**SUPPLIED MATERIAL**
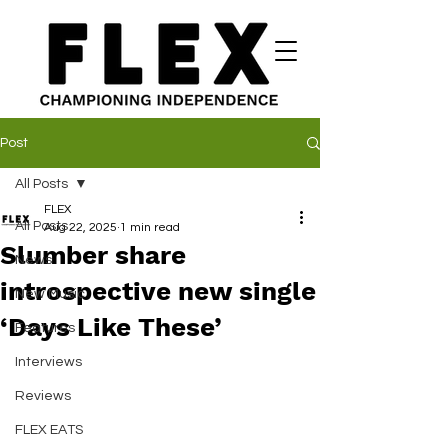
Post
All Posts
FLEX
All Posts
Aug 22, 2025
1 min read
Slumber share
News
introspective new single
New Music
‘Days Like These’
Features
Interviews
Reviews
FLEX EATS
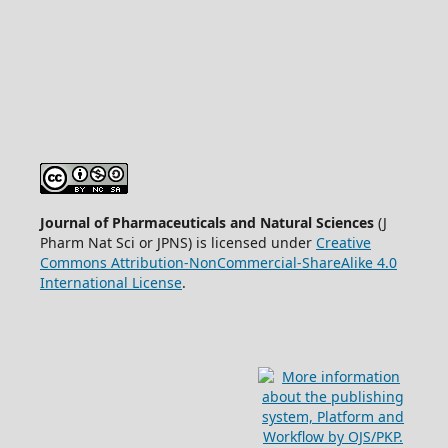
Journal of Pharmaceuticals and Natural Sciences
(J
Pharm Nat Sci or JPNS) is licensed under
Creative
Commons Attribution-NonCommercial-ShareAlike 4.0
International License
.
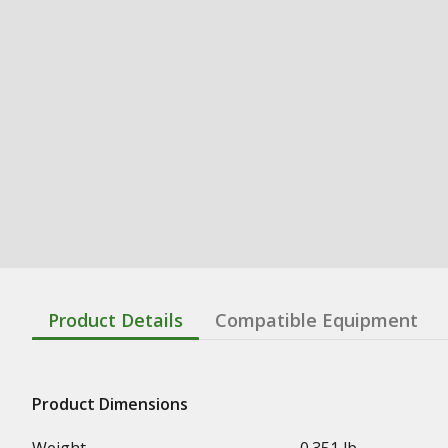
Product Details
Compatible Equipment
Product Dimensions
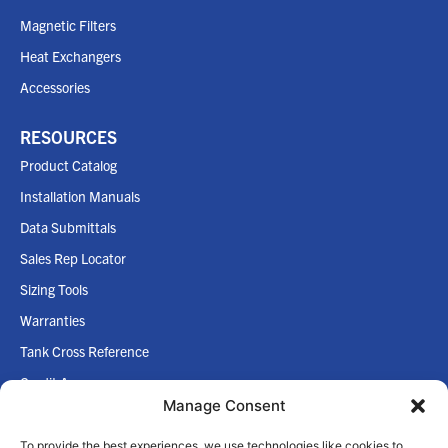
Magnetic Filters
Heat Exchangers
Accessories
RESOURCES
Product Catalog
Installation Manuals
Data Submittals
Sales Rep Locator
Sizing Tools
Warranties
Tank Cross Reference
Credit App
Manage Consent
Internet Policy
To provide the best experiences, we use technologies like cookies to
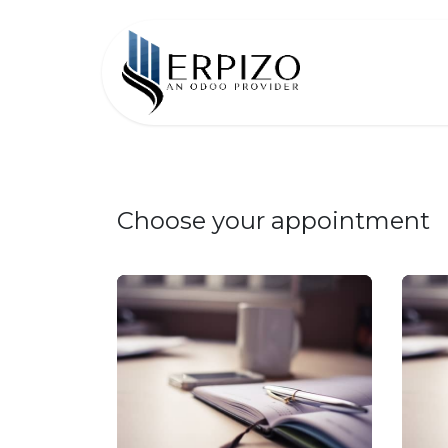
Home
Choose your appointment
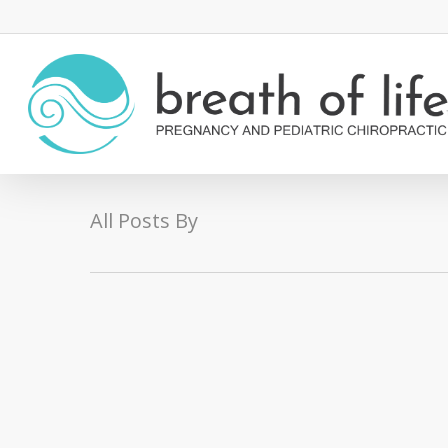
All Posts By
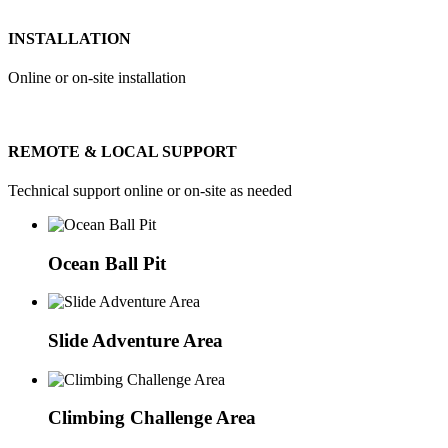
INSTALLATION
Online or on-site installation
REMOTE & LOCAL SUPPORT
Technical support online or on-site as needed
Ocean Ball Pit
Slide Adventure Area
Climbing Challenge Area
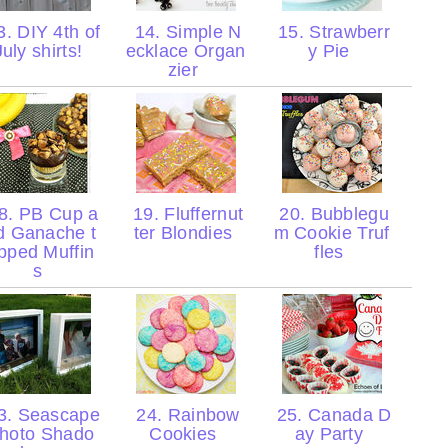
. DIY 4th of
14. Simple N
15. Strawberr
July shirts!
ecklace Organ
y Pie
zier
8. PB Cup a
19. Fluffernut
20. Bubblegu
d Ganache t
ter Blondies
m Cookie Truf
pped Muffin
fles
s
3. Seascape
24. Rainbow
25. Canada D
hoto Shado
Cookies
ay Party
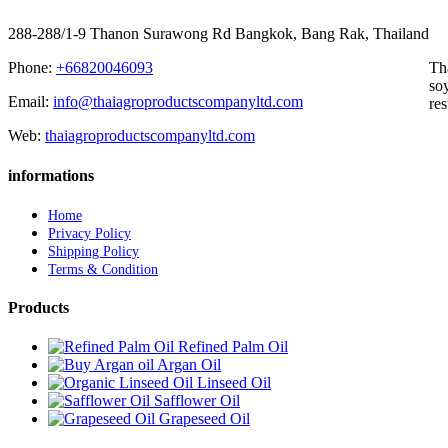
288-288/1-9 Thanon Surawong Rd Bangkok, Bang Rak, Thailand
Phone:
+66820046093
Th
soy
Email:
info@thaiagroproductscompanyltd.com
res
Web:
thaiagroproductscompanyltd.com
informations
Home
Privacy Policy
Shipping Policy
Terms & Condition
Products
Refined Palm Oil
Argan Oil
Linseed Oil
Safflower Oil
Grapeseed Oil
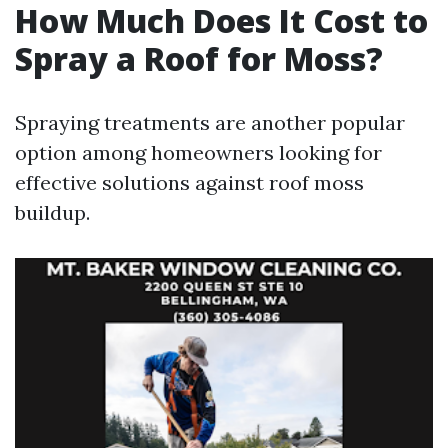
How Much Does It Cost to
Spray a Roof for Moss?
Spraying treatments are another popular
option among homeowners looking for
effective solutions against roof moss
buildup.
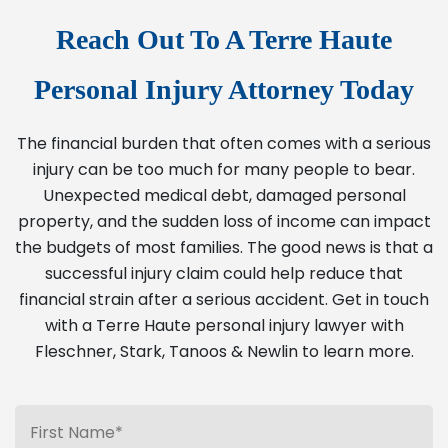
Reach Out To A Terre Haute
Personal Injury Attorney Today
The financial burden that often comes with a serious
injury can be too much for many people to bear.
Unexpected medical debt, damaged personal
property, and the sudden loss of income can impact
the budgets of most families. The good news is that a
successful injury claim could help reduce that
financial strain after a serious accident. Get in touch
with a Terre Haute personal injury lawyer with
Fleschner, Stark, Tanoos & Newlin to learn more.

**JOB**
Express every line of text in the data above as a JSON list of strings, one string per line, with blank lines left out. Leave the pictures out of the answer.

**OUTPUT OF THE TASK**
[
  "Post",
  "All Posts",
  "FLEX",
  "All Posts",
  "Aug 22, 2025",
  "1 min read",
  "Slumber share",
  "News",
  "introspective new single",
  "New Music",
  "‘Days Like These’",
  "Features",
  "Interviews",
  "Reviews",
  "FLEX EATS",
  "Journal of Pharmaceuticals and Natural Sciences",
  "(J",
  "Pharm Nat Sci or JPNS) is licensed under",
  "Creative",
  "Commons Attribution-NonCommercial-ShareAlike 4.0",
  "International License",
  ".",
  "Product Details",
  "Compatible Equipment",
  "Product Dimensions",
  "Magnetic Filters",
  "Heat Exchangers",
  "Accessories",
  "RESOURCES",
  "Product Catalog",
  "Installation Manuals",
  "Data Submittals",
  "Sales Rep Locator",
  "Sizing Tools",
  "Warranties",
  "Tank Cross Reference",
  "Credit App",
  "Manage Consent",
  "Internet Policy",
  "To provide the best experiences, we use technologies like cookies to",
  "Home",
  "Choose your appointment",
  "All Posts By",
  "INSTALLATION",
  "Online or on-site installation",
  "REMOTE & LOCAL SUPPORT",
  "Technical support online or on-site as needed",
  "Ocean Ball Pit",
  "Slide Adventure Area",
  "Climbing Challenge Area",
  ". DIY 4th of",
  "14. Simple N",
  "15. Strawberr",
  "July shirts!",
  "ecklace Organ",
  "y Pie",
  "zier",
  "8. PB Cup a",
  "19. Fluffernut",
  "20. Bubblegu",
  "d Ganache t",
  "ter Blondies",
  "m Cookie Truf",
  "pped Muffin",
  "fles",
  "s",
  "3. Seascape",
  "24. Rainbow",
  "25. Canada D",
  "hoto Shado",
  "Cookies",
  "ay Party",
  "288-288/1-9 Thanon Surawong Rd Bangkok, Bang Rak, Thailand",
  "Phone:",
  "+66820046093",
  "Th",
  "soy",
  "Email:",
  "info@thaiagroproductscompanyltd.com",
  "res",
  "Web:",
  "thaiagroproductscompanyltd.com",
  "informations",
  "Home",
  "Privacy Policy",
  "Shipping Policy",
  "Terms & Condition",
  "Products",
  "Refined Palm Oil",
  "Argan Oil",
  "Linseed Oil",
  "Safflower Oil",
  "Grapeseed Oil",
  "How Much Does It Cost to",
  "Spray a Roof for Moss?",
  "Spraying treatments are another popular",
  "option among homeowners looking for",
  "effective solutions against roof moss",
  "buildup.",
  "Reach Out To A Terre Haute",
  "Personal Injury Attorney Today",
  "The financial burden that often comes with a serious",
  "injury can be too much for many people to bear.",
  "Unexpected medical debt, damaged personal",
  "property, and the sudden loss of income can impact",
  "the budgets of most families. The good news is that a",
  "successful injury claim could help reduce that",
  "financial strain after a serious accident. Get in touch",
  "with a Terre Haute personal injury lawyer with",
  "Fleschner, Stark, Tanoos & Newlin to learn more."
]